*Work instructions:*
Look through the entries for the string "labels", and copy each line that holds it.

*Data shown:*
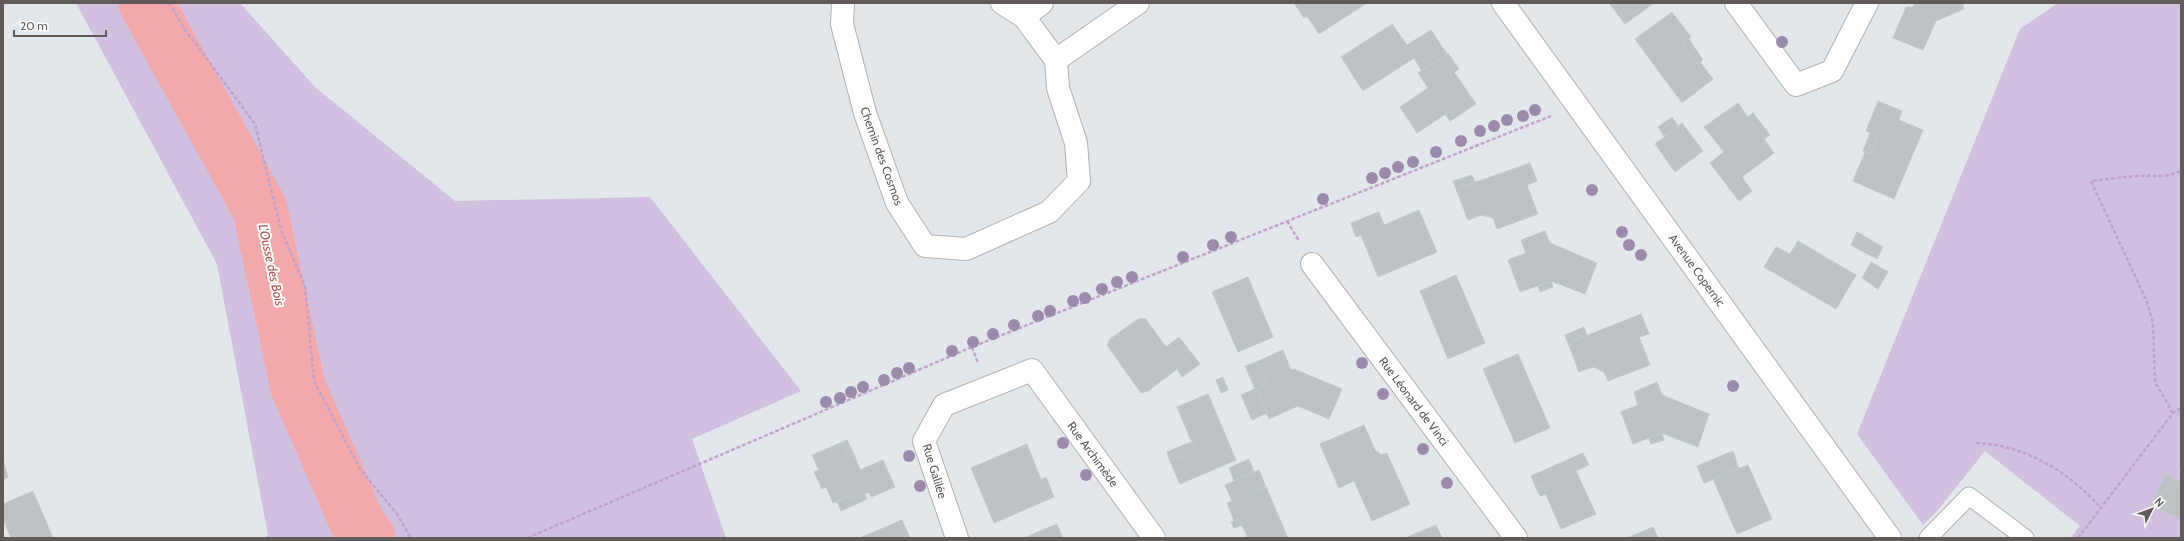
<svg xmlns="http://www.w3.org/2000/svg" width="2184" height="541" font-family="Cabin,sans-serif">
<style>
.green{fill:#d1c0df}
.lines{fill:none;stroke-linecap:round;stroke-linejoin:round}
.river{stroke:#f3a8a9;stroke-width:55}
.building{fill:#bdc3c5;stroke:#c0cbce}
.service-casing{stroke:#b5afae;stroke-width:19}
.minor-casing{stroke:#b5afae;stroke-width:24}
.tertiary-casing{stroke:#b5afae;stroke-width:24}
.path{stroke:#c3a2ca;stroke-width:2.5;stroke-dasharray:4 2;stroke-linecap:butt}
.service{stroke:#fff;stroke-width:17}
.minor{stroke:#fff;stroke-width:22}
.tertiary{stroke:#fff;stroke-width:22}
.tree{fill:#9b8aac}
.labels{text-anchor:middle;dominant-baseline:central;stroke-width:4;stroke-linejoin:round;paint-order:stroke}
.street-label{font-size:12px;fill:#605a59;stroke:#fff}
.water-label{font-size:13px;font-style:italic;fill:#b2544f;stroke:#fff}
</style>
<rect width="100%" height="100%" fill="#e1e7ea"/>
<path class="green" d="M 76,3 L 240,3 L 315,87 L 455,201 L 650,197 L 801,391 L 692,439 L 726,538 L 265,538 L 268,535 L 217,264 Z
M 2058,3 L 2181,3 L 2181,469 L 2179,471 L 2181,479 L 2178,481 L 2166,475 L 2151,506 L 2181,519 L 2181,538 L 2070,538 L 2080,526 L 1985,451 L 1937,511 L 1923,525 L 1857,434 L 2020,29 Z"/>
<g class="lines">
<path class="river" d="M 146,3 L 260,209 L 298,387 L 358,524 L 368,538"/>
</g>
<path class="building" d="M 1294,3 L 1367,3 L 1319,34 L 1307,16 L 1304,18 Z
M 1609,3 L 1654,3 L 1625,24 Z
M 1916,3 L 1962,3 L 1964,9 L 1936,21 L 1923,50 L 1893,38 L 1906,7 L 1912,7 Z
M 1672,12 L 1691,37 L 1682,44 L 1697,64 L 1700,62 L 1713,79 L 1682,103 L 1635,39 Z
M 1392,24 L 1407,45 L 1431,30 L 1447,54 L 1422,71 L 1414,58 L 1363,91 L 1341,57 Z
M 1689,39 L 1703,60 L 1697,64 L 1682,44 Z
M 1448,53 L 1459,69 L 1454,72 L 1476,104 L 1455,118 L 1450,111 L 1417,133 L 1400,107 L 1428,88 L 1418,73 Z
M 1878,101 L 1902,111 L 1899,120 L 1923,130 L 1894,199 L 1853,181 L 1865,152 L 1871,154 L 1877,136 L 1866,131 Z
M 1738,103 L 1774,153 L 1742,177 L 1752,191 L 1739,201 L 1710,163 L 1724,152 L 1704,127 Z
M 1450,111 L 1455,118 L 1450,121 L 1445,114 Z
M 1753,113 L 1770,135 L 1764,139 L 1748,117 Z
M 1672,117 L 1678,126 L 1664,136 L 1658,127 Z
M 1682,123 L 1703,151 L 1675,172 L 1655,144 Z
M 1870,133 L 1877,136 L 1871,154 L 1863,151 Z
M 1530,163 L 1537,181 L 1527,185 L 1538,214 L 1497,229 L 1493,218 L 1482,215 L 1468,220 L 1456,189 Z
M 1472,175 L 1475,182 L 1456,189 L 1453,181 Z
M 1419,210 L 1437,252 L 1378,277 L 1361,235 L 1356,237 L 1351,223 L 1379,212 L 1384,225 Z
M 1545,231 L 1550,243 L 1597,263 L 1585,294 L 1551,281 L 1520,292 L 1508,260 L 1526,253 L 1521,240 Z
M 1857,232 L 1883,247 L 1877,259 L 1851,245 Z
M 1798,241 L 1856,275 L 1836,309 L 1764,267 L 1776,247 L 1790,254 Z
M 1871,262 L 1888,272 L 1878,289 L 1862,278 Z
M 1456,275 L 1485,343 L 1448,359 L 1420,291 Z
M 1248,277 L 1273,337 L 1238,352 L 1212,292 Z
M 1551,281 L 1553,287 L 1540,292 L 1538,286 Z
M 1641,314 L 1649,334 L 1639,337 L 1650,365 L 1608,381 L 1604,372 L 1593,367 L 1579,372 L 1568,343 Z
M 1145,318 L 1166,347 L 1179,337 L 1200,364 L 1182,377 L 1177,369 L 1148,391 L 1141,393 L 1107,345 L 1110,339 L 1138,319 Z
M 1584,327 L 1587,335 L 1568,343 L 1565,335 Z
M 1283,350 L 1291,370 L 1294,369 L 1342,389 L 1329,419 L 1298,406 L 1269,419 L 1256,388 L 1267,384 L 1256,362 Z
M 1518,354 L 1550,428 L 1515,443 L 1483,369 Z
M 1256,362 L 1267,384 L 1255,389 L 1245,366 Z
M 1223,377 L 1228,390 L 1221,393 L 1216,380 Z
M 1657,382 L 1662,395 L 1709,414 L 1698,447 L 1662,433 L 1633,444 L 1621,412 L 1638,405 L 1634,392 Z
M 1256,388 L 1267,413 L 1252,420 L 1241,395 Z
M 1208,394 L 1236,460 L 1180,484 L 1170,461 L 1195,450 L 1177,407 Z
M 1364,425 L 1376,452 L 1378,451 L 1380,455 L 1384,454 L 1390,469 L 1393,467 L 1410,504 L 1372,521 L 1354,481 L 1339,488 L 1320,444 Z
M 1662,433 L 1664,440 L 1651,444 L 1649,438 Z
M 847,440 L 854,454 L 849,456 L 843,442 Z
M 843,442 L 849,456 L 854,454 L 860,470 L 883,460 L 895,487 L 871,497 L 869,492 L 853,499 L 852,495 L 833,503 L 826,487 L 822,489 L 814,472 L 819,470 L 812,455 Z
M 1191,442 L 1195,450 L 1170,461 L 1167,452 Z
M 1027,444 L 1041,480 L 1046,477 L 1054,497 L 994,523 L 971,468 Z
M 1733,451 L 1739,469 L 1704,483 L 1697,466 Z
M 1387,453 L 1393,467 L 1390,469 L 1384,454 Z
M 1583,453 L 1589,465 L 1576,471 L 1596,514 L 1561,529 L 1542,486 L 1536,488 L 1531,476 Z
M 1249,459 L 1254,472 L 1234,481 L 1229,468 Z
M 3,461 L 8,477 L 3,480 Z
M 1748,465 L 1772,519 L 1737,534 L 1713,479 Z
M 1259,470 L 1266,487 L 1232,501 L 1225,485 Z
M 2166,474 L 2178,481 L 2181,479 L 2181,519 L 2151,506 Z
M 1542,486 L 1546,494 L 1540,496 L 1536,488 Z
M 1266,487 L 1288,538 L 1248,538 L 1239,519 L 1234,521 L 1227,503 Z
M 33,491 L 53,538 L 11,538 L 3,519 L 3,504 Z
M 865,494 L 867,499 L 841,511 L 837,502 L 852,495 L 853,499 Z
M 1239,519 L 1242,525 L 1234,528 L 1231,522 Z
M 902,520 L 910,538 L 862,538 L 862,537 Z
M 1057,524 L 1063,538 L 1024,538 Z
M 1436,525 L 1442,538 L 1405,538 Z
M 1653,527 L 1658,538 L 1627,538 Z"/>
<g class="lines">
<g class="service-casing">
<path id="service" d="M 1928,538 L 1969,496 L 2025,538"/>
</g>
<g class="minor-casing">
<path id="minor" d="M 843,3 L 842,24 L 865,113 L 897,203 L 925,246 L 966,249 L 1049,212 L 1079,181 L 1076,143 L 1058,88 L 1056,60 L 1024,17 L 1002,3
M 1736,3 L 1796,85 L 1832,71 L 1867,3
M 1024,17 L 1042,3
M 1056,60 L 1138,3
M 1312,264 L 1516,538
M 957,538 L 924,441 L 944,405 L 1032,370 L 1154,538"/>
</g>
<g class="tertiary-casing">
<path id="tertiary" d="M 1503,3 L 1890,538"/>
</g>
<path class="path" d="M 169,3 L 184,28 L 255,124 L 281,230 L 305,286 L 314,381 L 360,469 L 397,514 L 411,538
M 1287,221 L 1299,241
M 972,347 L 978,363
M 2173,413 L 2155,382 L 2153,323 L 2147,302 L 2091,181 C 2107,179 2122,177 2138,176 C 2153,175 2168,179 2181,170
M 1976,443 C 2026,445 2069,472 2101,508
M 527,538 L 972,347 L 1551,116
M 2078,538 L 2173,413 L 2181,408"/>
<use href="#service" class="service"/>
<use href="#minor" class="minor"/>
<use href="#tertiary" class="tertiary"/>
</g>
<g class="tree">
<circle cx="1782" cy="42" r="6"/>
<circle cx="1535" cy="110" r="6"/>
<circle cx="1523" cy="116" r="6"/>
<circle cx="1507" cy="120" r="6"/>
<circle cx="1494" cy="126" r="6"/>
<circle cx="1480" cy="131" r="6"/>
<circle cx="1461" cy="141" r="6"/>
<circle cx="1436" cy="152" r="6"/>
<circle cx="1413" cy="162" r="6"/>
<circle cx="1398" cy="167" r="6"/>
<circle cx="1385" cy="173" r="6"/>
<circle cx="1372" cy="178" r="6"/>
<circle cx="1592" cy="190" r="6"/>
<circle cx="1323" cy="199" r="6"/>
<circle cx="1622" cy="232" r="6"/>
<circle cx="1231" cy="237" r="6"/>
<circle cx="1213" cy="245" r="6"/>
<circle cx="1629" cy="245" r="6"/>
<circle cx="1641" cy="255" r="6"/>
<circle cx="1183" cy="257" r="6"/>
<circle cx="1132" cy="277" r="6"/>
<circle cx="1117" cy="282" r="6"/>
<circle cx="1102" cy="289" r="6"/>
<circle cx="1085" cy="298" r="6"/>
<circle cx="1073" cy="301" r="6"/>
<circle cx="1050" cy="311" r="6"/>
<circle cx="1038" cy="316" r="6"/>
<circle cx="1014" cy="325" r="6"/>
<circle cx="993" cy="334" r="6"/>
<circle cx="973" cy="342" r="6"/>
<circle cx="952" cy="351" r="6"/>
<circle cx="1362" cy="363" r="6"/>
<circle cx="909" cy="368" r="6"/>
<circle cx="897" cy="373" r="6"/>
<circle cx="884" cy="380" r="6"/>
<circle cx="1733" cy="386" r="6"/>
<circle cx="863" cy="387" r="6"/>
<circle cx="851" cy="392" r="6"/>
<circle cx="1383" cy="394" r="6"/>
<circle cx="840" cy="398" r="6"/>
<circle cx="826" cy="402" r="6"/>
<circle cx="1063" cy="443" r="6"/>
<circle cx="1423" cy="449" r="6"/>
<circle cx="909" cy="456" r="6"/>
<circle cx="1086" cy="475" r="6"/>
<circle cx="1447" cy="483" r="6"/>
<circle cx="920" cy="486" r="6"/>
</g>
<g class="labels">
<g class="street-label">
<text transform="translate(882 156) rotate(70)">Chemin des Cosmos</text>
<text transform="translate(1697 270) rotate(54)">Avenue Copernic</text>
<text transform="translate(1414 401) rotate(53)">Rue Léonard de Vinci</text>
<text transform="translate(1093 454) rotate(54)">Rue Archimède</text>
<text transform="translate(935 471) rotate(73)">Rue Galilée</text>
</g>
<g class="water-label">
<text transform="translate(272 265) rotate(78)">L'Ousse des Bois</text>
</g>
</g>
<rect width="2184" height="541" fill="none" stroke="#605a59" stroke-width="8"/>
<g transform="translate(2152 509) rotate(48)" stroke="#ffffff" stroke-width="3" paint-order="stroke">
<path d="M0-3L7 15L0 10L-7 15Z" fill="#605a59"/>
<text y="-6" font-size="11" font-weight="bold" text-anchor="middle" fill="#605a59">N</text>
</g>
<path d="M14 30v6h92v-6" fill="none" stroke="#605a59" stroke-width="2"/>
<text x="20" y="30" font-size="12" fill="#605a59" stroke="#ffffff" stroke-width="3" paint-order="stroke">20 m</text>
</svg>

*Response area:*
.labels{text-anchor:middle;dominant-baseline:central;stroke-width:4;stroke-linejoin:round;paint-order:stroke}
<g class="labels">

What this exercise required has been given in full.